WHAT TO DO – Search the entries for the word "oraz". Copy every line that holds it.

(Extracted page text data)
§

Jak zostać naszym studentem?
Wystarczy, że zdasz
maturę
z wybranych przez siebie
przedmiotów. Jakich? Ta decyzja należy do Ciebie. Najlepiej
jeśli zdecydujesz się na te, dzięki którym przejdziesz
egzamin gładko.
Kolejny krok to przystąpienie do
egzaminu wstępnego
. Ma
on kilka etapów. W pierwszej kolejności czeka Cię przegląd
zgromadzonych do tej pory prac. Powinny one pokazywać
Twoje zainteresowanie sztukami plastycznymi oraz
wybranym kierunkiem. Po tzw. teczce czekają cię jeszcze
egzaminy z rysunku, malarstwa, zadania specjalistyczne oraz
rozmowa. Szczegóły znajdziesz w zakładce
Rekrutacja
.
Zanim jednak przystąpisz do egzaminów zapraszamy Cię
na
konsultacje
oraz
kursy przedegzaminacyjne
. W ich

§

RESPONSE –
Twoje zainteresowanie sztukami plastycznymi oraz
egzaminy z rysunku, malarstwa, zadania specjalistyczne oraz
oraz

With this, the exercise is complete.